Work order.
Reproduce the entries exactly, beginning with the line containing "y la necesidad" and ending with their last line, both included.

Data.
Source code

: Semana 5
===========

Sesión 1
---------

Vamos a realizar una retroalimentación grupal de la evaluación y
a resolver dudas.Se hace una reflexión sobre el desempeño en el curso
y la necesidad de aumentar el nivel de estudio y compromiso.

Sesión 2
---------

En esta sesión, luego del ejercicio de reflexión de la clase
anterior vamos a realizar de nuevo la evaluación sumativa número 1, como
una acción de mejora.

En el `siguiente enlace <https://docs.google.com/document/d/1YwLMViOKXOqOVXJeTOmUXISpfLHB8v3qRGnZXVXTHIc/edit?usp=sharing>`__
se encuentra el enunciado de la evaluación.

Response for this exercise.
y la necesidad de aumentar el nivel de estudio y compromiso.

Sesión 2
---------

En esta sesión, luego del ejercicio de reflexión de la clase
anterior vamos a realizar de nuevo la evaluación sumativa número 1, como
una acción de mejora.

En el `siguiente enlace <https://docs.google.com/document/d/1YwLMViOKXOqOVXJeTOmUXISpfLHB8v3qRGnZXVXTHIc/edit?usp=sharing>`__
se encuentra el enunciado de la evaluación.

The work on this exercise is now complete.